The warmth in her shop always smelled like cinnamon, old paper, and hope. That mix lingered on her skin, tangled in her clothes, kissed into the hollows of her collarbone. When she curled up next to him on the couch, legs folded like pages pressed into the spine of a favorite novel, Bucky felt the ice inside him recede, just a little. Just enough.
She always fell asleep halfway through whatever movie they were watching—head on his shoulder, hand resting gently on the metal of his arm like she’d long since stopped seeing it as anything other than his. That night, it was Casablanca playing in flickers on the opposite wall. He wasn’t watching. He was watching her.
God, how did I get this lucky?
Her breath rose and fell slow as moonlight on a still lake. She looked breakable. And that scared him more than anything Hydra ever had.
His fingers brushed her wrist.
Then—
“Ржавый… Семнадцать… Рассвет…” No.
Not now. Please, not now.
He felt it before he heard it. That click. Deep in the back of his skull like the slide of a round into a chamber.
“Печь. Девять. Доброкачественный.” The sound of the world narrowed. The weight of the present slipped away like a dream at dawn.
“Возвращение домой.” Darkness claimed him.
Blood.
The smell of it hit him first.
A sharp, metallic tang coating his tongue, lacing his throat. His heart thudded like a war drum. His metal hand was trembling—why was it trembling—and then he saw it.
The apartment was torn apart like a battlefield. Her little tea kettle was shattered. Books—her babies—ripped, scattered like fallen leaves in a storm. A lamp was blinking weakly on its side. The couch was red.
And she—
She was lying near the door. Crumpled. So still.
No.
No no no.
His knees hit the floor with a weight that rattled his spine. The arm that hurt her was the one he used to cradle her close. The one she kissed when she thought he was sleeping.
His hands reached for her—so carefully, too carefully, as if she were glass now.
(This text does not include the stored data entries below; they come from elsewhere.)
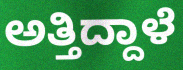
ಅತ್ತಿದ್ದಾಳೆ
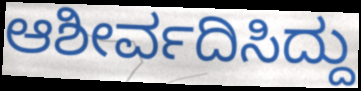
ಆಶೀರ್ವದಿಸಿದ್ದು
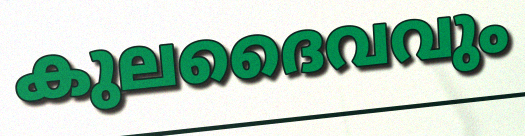
കുലദൈവവും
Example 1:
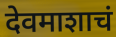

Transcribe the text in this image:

देवमाशाचं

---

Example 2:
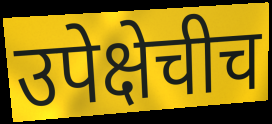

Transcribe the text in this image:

उपेक्षेचीच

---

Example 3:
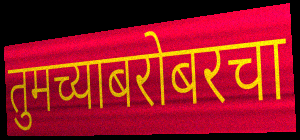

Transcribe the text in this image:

तुमच्याबरोबरचा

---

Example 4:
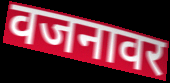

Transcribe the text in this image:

वजनावर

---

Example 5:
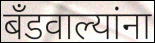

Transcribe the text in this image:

बँडवाल्यांना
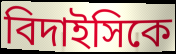
বিদাইসিকে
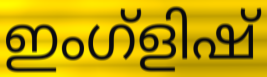
ഇംഗ്ളിഷ്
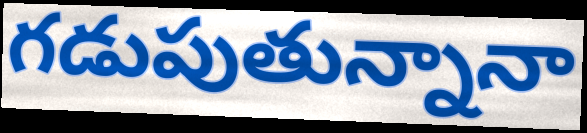
గడుపుతున్నానా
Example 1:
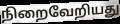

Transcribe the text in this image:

நிறைவேறியது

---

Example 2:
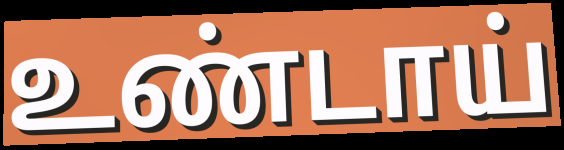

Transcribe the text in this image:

உண்டாய்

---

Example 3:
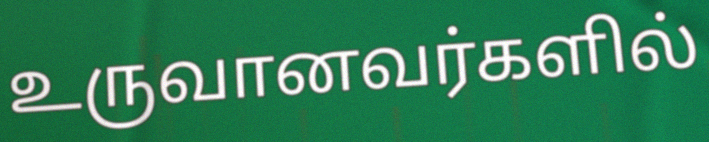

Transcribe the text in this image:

உருவானவர்களில்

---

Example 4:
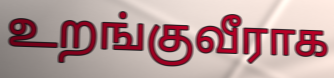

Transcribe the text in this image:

உறங்குவீராக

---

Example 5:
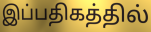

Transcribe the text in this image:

இப்பதிகத்தில்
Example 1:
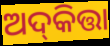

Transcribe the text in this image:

ଅଦ୍‌କିତ୍ତା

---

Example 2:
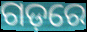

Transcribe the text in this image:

ଗଡ଼ରେ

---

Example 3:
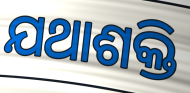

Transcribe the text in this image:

ଯଥାଶକ୍ତି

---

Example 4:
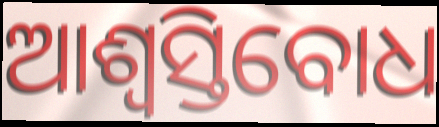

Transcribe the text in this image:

ଆଶ୍ଵସ୍ତିବୋଧ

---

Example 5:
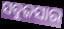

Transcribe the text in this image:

ସବୁଜସାର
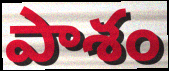
పాశం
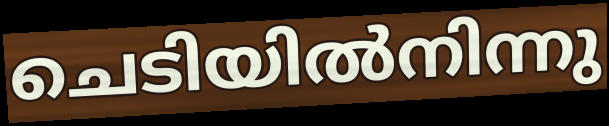
ചെടിയിൽനിന്നു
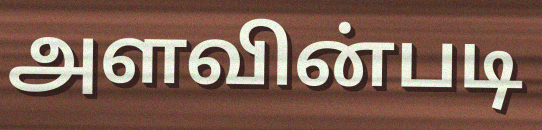
அளவின்படி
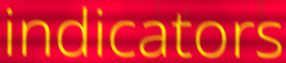
indicators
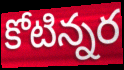
కోటిన్నర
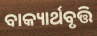
ବାକ୍ୟାର୍ଥବୃତ୍ତି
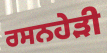
ਰਸਨਹੇੜੀ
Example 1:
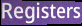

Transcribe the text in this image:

Registers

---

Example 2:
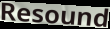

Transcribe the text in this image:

Resound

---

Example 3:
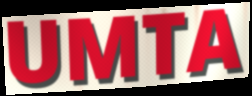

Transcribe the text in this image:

UMTA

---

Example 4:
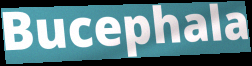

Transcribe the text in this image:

Bucephala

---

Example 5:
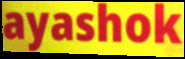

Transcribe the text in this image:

ayashok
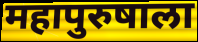
महापुरुषाला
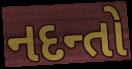
નદન્તો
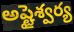
అష్టైశ్వర్య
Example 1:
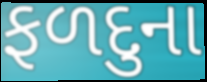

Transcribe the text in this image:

ફળદુના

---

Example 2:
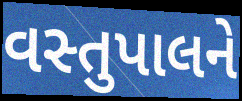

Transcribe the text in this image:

વસ્તુપાલને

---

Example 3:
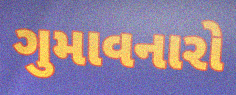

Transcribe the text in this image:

ગુમાવનારો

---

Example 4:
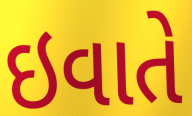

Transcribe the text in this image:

ઇવાતે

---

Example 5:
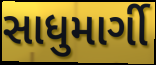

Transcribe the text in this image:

સાધુમાર્ગી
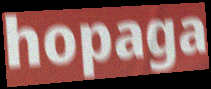
hopaga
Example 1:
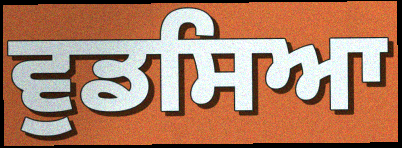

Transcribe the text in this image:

ਵੁਡਸਿਆ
Her pulse fluttered beneath his fingers. Shallow. Broken-winged.
And then—
FLASH.
He’s above her, eyes black with programming. She’s crying, whispering his name like a prayer. One hand stretched toward him, not to strike, not to defend—but to touch. To remind him.
“Bucky… it’s okay… it’s okay…” And he—God—he’s screaming. Inside his own mind, locked behind the bars of a cage someone else built.
FLASH.
Sirens. The wet sound of footsteps. His own voice, hoarse:
“Help her… please…” He sits in the hospital now.
The white lights buzz above, too bright. The blood is gone from his hands, but not from his memory. He doesn’t deserve clean hands.
He can’t step into her room. He can’t face her, not like this.
I almost killed her.
His chest feels hollow, scooped out like someone reached in and took his soul with a steel claw. How could he ever—
How dare he ever hold her again?
Yet when the nurse tells him she asked for him—only him—he breaks. The dam inside him splits open.
She wanted him. After all of it.
He rises like a ghost from the waiting chair, each step heavier than the last. And as he reaches for the door handle, he whispers a promise into the crack between now and never:
“I’ll never let it happen again. I swear. Even if it means I have to disappear forever.”
The door swings open.
She’s awake.
And despite everything, her eyes—those eyes—still look at him like he’s worth saving.